A Hitchhiker's Guide to Machine Learning
Host Campus: SUNY Polytechnic Utica
Dates: Thursday's, November 8, 15, 29, 5:30pm-7:30pm
Facilitator: Dr. William Thistleton, Associate Professor of Mathematics, SUNY Polytechnic Institute
Dr. William Thistleton is an Associate Professor of Mathematics at SUNY Polytechnic Institute. He served in the Peace Corps as a high school math and physics teacher in Cameroon, before earning his Ph.D. in Applied Mathematics at SUNY Stony Brook. His early work concentrated on computational fluid dynamics and ground water modeling, which led him to work in data analysis. Recently, he developed and presented a successful course in Time Series Analysis for Coursera. His teaching, research, and consulting interests include topics in data science such as image processing, machine learning, probability models, applied statistics, numerical differential equations, and mathematical modeling. He has taught over 20 different college courses in mathematics, and has a particular passion for teaching Calculus I to help ensure solid fundamentals in his students. He also regularly teaches graduate courses in Probability, Regression, Time Series Analysis, and Design of Experiments.
Professor Thistleton has long been involved with traditional data analysis approaches as a teacher, researcher, and consultant. Recently, like many data analysts, he has started engaging data sets and questions that need to go beyond these traditional techniques into machine learning. For instance, he is currently working on projects using machine learning to automatically identify chemical species in harsh, high temperature environments, and understand how sensors perform these cases. Last spring, he worked with several Master Teachers in the Mohawk Valley region to develop the structure for this mini-course.
This course will introduce you to the basics and some everyday applications of machine learning. Our lives are increasingly and profoundly impacted by data analytic techniques. If we want to talk about how cars can drive themselves or how Siri knows which flight you should book, we need to understand something about machine learning. These approaches are used in automating processes we use through better search algorithms and tagging images.

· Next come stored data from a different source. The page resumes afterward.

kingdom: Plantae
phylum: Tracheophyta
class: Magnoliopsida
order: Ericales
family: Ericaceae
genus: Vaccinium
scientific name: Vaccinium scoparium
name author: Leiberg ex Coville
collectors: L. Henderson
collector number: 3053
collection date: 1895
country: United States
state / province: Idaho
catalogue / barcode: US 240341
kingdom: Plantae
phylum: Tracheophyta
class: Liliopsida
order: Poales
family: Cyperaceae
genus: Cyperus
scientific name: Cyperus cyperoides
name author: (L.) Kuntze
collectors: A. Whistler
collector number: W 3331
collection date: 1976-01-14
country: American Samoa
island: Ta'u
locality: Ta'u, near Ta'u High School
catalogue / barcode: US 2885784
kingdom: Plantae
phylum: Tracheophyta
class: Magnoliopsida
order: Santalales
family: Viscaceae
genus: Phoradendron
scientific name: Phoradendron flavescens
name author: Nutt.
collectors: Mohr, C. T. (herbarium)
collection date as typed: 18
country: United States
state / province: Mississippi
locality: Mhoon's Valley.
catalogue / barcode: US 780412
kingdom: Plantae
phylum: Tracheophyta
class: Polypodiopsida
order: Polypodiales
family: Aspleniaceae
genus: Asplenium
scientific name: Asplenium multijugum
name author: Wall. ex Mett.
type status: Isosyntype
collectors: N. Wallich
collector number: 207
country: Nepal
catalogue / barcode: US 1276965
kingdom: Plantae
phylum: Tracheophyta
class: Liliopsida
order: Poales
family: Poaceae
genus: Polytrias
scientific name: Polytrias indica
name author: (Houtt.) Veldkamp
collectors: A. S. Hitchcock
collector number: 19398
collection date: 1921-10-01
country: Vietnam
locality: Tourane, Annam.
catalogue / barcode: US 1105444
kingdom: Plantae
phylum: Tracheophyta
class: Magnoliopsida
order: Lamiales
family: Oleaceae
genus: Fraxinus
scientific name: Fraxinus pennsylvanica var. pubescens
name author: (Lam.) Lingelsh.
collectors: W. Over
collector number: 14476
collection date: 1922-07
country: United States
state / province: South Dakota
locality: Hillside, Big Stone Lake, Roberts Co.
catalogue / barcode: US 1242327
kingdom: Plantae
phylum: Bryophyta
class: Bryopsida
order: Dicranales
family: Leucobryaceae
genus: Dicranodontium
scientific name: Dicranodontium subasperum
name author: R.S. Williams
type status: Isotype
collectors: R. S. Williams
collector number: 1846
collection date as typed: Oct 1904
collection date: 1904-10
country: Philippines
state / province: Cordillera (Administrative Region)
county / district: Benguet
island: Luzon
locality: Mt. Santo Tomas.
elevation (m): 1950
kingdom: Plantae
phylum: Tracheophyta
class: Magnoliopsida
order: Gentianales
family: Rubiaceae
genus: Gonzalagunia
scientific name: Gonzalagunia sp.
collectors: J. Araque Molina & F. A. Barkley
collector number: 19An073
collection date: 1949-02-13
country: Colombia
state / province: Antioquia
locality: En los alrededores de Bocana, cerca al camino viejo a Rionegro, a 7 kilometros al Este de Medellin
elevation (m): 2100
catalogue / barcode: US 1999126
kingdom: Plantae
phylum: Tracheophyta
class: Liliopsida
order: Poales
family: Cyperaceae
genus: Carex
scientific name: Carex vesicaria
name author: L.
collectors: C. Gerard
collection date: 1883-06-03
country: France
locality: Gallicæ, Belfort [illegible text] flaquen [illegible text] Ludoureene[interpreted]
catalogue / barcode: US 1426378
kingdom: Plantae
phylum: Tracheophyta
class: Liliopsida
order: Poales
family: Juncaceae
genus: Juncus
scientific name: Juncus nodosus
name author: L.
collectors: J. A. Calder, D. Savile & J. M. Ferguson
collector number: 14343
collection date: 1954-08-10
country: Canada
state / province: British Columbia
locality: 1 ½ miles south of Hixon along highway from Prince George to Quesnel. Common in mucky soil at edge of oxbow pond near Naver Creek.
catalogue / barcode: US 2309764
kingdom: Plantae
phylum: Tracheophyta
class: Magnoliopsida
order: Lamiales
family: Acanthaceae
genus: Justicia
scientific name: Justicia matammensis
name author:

We will also discuss the similarities and differences between Artificial Intelligence, Big Data, Deep Learning, and Machine Learning. We will develop some of the big ideas and approaches in Machine Learning, such as classifiers (is that a picture of my Aunt or the Empire State Building?), Regression (how much should we ask when we list our house?), and Ranking (what should we watch tonight?). Basic data analytic techniques like Neural Networks, Decision trees, Random forests, genetic algorithms, and clustering will be explored. Our approach will be light-hearted and practical, and we’ll develop machine learning “hands on activities” for ourselves and for our students.
This mini-course is suitable for teachers with an undergraduate degree in science or mathematics and would like an overview of the topic. It will include highlights of Professor Thistleton’s research as well as general background. Although the topic may not be included in high school science courses per se (yet!), it should be of interest to both teachers and students as an example of computer science in our everyday lives.